Vergara v. California: Unions Gear Up for Round Two, The Appeal.
When you eliminate important protections for teacher activists and others who speak out for students, “you turn schools into teacher turnover factories,” said UTLA President-Elect Alex Caputo-Pearl. That’s a pretty powerful statement that just plain ignores certain key facts. Due to the Union’s key method of protecting the most senior teachers, schools in the inner city have become just that…teacher turnover factories. Sadly, Caputo-Pearl is using the very facts that prompted this case, in an attempt to defend the Union’s adamant opposition to it.
To be clearer…if the problem that Vergara was about did not exist, then why Mr. Caputo-Pearl, were inner city schools hit hardest by layoffs in the past years?
Exactly. Teachers’ Unions have to be about employment issues…that’s all that they can be about. It is why they exist. Reed v. UTLA and Vergara v. California were about Civil Rights issues…student Civil Rights. In my book, that trumps employment issues every time.
From UTLA’s own web site:
“California’s educators are disappointed by the judge’s decision in the Vergara v. State of California as it hurts students and educators. From the beginning, this lawsuit has highlighted the wrong problems, proposed the wrong solutions, and followed the wrong process. Today’s groundless decision has been stayed and all laws remain in effect while parties appeal.”

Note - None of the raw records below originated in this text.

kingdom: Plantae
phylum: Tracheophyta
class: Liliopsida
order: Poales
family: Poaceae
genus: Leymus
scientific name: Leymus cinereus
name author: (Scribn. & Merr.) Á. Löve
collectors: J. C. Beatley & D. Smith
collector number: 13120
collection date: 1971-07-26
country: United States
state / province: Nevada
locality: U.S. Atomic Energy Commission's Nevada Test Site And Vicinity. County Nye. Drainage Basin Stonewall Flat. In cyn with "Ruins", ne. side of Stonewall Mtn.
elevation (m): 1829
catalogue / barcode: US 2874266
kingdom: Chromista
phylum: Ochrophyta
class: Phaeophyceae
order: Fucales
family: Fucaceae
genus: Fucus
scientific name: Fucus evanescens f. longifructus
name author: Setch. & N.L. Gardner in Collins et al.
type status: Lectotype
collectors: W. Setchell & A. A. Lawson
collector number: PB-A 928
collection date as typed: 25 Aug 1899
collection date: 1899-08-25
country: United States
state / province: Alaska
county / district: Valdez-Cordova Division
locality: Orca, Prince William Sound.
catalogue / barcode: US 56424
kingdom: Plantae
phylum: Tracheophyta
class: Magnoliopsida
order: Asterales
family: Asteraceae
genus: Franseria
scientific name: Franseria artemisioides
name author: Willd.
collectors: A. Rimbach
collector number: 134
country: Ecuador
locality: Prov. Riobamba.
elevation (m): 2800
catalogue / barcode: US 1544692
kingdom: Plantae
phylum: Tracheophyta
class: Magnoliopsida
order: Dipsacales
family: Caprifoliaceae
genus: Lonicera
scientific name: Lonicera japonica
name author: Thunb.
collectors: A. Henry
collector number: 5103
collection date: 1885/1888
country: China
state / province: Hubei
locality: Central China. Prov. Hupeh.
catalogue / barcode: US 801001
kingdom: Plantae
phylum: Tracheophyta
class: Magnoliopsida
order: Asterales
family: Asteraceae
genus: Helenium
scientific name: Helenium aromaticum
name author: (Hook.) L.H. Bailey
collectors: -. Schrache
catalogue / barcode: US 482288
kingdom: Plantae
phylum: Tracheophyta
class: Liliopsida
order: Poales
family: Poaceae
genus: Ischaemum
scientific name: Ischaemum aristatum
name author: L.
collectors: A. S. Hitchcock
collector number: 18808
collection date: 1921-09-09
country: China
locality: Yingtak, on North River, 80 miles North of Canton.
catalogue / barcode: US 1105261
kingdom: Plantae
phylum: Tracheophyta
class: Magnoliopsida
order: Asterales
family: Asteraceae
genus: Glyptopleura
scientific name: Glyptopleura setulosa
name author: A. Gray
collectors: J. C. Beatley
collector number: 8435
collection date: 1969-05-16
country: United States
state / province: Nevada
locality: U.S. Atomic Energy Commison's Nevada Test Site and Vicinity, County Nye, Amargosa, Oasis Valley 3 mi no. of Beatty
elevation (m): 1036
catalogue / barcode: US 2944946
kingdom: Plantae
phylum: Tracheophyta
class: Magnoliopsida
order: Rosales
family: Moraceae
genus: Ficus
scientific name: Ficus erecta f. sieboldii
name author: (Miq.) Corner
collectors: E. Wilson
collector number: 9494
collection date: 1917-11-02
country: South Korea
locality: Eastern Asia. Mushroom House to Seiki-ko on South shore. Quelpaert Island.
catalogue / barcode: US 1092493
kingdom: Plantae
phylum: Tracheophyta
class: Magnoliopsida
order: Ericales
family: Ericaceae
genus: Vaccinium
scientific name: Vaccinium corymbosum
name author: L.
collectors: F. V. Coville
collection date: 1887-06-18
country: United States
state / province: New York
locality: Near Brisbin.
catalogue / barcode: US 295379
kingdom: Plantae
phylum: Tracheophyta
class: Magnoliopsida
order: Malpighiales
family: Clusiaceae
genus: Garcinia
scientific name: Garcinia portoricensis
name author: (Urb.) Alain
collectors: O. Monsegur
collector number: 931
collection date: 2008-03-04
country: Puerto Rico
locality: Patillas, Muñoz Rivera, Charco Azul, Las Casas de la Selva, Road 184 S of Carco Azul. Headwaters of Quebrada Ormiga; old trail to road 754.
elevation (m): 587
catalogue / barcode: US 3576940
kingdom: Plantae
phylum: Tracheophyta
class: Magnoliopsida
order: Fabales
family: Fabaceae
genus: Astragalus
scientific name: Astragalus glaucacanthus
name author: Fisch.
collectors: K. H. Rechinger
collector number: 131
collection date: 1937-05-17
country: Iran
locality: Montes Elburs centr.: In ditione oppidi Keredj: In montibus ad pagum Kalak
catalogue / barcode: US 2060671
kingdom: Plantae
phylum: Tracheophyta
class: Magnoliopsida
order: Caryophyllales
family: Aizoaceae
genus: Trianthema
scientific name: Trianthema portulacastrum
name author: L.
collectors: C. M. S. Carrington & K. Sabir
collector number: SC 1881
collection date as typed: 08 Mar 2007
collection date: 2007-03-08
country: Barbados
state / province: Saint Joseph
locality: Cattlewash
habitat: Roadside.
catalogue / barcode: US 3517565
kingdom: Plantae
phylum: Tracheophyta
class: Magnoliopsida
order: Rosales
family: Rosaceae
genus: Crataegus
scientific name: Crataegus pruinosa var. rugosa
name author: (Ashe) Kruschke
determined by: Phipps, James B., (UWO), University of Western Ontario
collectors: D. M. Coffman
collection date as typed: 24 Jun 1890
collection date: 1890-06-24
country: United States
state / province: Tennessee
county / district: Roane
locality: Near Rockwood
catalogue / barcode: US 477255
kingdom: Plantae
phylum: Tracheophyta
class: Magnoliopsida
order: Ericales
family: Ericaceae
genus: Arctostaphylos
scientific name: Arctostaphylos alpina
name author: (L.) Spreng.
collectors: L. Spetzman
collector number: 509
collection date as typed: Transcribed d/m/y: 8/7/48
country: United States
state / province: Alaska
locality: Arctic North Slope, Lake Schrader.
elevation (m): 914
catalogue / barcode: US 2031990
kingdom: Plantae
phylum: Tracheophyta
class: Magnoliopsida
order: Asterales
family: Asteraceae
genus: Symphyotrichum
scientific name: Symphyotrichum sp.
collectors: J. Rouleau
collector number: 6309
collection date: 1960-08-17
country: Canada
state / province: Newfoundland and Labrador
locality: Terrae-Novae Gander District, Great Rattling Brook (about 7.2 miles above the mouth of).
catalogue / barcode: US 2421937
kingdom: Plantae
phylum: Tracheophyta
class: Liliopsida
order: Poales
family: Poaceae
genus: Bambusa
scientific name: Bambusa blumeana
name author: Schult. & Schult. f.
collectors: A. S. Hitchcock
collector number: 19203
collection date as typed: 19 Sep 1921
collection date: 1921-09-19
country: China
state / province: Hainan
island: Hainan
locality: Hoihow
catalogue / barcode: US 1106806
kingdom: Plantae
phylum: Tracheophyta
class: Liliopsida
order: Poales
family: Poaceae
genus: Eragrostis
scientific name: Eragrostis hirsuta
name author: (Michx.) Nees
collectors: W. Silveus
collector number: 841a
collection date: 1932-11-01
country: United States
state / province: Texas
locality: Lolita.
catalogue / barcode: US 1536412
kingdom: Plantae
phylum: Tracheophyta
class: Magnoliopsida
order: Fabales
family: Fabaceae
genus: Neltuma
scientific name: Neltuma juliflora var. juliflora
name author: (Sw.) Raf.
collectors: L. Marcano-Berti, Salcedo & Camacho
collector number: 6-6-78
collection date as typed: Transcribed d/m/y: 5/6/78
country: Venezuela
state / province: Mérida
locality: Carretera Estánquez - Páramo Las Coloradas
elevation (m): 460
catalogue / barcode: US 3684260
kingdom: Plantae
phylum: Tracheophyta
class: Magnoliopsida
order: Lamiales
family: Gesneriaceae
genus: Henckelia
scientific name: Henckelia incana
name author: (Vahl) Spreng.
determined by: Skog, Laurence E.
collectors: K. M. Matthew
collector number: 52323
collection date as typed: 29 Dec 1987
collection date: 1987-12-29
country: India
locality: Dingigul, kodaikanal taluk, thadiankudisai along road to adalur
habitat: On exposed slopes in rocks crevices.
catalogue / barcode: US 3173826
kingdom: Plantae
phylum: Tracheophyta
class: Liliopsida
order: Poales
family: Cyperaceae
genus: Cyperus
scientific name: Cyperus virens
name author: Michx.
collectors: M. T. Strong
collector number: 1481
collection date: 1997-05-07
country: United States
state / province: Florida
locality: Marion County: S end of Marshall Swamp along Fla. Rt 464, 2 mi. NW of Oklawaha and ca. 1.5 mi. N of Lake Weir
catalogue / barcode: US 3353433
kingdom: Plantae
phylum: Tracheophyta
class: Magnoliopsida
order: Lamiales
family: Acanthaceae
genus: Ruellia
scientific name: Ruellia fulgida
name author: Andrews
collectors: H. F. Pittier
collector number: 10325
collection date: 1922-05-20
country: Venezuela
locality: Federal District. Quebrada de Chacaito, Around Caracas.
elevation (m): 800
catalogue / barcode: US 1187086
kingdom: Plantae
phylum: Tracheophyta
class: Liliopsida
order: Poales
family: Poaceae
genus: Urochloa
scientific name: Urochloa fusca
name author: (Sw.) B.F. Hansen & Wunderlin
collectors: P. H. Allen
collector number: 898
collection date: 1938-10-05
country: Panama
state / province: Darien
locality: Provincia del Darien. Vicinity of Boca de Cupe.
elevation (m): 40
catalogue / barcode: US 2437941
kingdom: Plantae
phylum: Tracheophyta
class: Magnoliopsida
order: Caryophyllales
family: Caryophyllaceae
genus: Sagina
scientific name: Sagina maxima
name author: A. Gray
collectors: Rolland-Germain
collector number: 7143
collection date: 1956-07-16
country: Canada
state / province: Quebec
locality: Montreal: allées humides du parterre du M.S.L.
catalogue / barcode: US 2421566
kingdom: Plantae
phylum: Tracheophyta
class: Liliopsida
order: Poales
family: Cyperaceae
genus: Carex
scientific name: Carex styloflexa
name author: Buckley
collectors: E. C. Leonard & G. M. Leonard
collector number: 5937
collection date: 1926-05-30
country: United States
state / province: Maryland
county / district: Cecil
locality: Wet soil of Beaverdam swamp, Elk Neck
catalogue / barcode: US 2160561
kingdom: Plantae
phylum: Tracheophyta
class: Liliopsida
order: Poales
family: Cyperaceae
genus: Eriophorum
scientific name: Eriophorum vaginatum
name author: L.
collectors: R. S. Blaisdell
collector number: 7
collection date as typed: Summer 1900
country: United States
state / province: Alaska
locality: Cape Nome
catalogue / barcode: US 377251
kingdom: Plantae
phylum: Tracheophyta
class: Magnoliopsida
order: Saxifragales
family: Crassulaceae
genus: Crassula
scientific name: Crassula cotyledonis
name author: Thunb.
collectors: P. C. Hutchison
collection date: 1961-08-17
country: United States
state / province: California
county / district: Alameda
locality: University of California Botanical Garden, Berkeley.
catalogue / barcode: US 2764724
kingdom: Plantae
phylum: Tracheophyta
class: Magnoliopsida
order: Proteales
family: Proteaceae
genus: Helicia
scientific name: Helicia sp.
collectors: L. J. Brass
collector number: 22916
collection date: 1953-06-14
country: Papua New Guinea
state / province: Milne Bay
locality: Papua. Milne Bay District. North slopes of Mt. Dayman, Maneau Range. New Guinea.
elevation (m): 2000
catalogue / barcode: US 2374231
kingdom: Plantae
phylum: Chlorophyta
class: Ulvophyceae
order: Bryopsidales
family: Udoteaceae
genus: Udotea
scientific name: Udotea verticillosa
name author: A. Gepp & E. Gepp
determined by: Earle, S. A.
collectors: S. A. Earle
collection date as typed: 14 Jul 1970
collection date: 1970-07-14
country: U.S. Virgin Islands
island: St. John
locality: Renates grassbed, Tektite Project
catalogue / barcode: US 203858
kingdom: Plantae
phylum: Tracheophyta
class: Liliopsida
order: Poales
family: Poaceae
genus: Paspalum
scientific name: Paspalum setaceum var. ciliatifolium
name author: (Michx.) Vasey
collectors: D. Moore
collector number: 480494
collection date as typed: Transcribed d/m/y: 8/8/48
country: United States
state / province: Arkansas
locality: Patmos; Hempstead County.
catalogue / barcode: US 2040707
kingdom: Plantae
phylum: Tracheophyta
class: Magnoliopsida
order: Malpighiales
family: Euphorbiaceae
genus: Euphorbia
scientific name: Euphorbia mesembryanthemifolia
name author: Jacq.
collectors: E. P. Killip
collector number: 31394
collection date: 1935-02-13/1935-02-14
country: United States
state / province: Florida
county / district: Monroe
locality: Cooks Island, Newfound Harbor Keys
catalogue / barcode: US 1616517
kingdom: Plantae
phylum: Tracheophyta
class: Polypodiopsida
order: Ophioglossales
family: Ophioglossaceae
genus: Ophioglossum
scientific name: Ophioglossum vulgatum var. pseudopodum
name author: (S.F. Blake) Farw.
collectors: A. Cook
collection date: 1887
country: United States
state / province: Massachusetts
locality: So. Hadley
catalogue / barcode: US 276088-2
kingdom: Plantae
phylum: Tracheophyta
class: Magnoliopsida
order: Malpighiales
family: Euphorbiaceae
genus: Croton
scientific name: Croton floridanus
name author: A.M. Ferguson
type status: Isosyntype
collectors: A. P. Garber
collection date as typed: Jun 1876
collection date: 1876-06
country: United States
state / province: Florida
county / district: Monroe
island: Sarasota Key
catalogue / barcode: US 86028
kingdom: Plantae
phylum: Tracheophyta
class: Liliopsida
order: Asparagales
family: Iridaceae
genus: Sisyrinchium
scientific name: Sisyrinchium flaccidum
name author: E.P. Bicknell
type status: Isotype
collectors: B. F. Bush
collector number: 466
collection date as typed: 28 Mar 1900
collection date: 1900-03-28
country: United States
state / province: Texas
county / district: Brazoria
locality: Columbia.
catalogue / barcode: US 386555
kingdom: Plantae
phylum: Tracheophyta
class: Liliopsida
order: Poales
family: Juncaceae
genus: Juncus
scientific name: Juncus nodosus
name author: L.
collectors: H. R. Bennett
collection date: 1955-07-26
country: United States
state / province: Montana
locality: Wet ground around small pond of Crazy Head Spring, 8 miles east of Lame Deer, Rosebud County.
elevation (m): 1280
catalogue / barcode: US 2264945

If you are a Union, I can see how it focuses on the “wrong problems” since the case was not actually about employment matters. To say that it followed the “wrong process” is really a deeper criticism of the American Legal System, which I’m willing to assert that my Union has little real knowledge of. To call the decision “groundless” is to discount the rooms full of testimony and evidence, star witness testimony of administrators, teachers, and students, and the Judge’s succinct but incisive ruling. It’s fund to say “groundless,” but that’s really just grandstanding.
I’ve been in favor of the Vergara case’s plaintiffs for a year now. I have supported the case in media, and been outspoken about it. At this point, that does not make me very popular with a whole lot of other teachers, and especially with Union die hards. Most of these people have “come to the party late,” having just heard of the case as the decision was made. I’ve had some awkward phone calls and interactions, as many people in various positions try to get their feet under them about what it means.
It’s really no big deal to me. The short fact of it is…I pay dues to these Unions, mostly because laws are in place that force me to. They have not represented my views politically or legally in the fifteen years that I have been teaching, and recently, I have found myself supporting the other side of cases against them. I don’t exactly fault them for it. I stand for student rights, and that’s it. They have to stand for teacher rights, it’s their mandate. When the two are at odds, we each have the side that we are obligated to stand with.
Still…the continued conversations, with me personally, are a bit on the annoying side. In those conversations, Union people are like the mercenary in the art…sadly unarmed for the talk. When speaking with “just a rogue teacher,” Union people seem to think that they are speaking to a five year old girl in pig tails. They come prepared for an easy win in court or in discourse, much like the cool looking guy in the art only has knives for a serious super conflict. It’s condescending and irksome, as I have been involved in this case for way longer than last week, and communicate in other than slogans parroted from CTA or Mr. Caputo-Pearl.
Neither our hero, or myself, think like a five year old girl in pig tails. More importantly, when we need to fight for something, we don’t fight like five year old girls…unless those five year old girls have nukes in their knuckles.
I for one, look forward to the inevitable Amicus Brief, on appeal. Then again, I also know what “groundless” means.